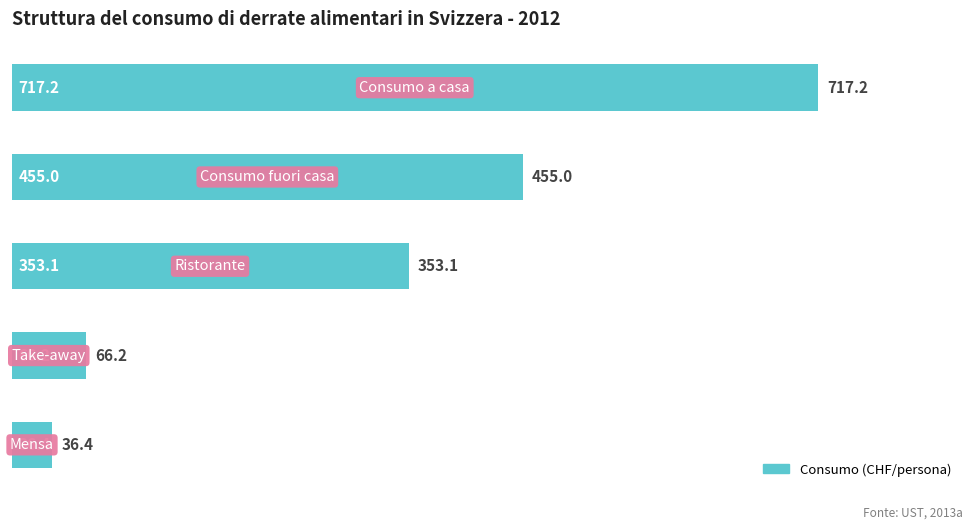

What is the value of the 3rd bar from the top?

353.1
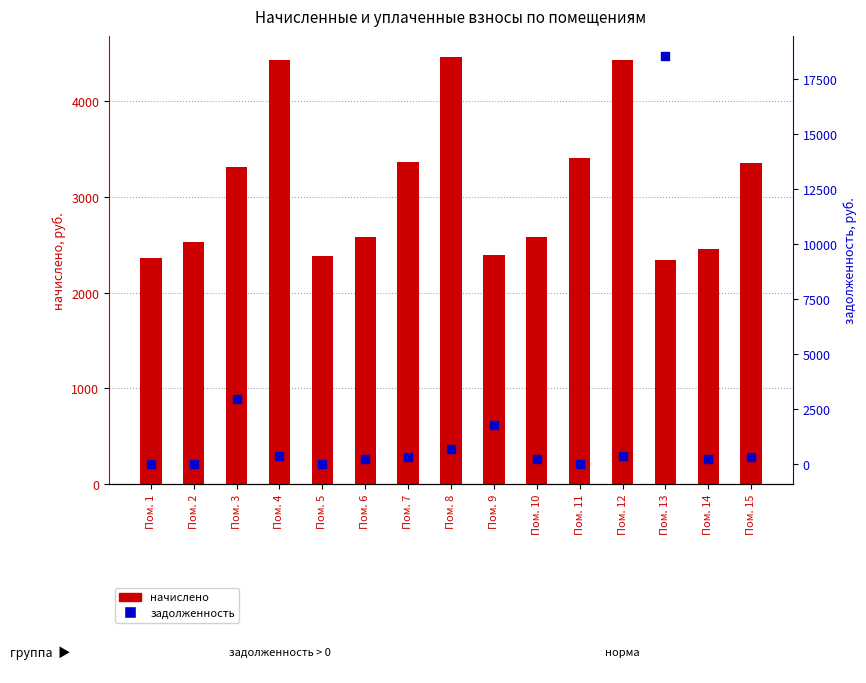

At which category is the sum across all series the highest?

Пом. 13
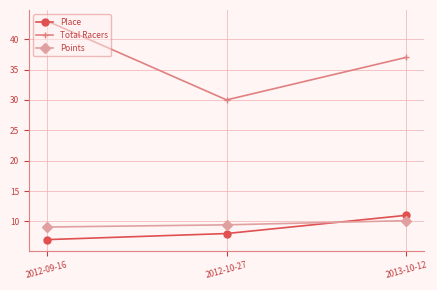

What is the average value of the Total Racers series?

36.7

### Assignment
Could you write out every one of the rows above word for word, leaving out the pictures?

### Reply
What is the value of the 3rd bar from the top?

353.1

At which category is the sum across all series the highest?

Пом. 13

What is the average value of the Total Racers series?

36.7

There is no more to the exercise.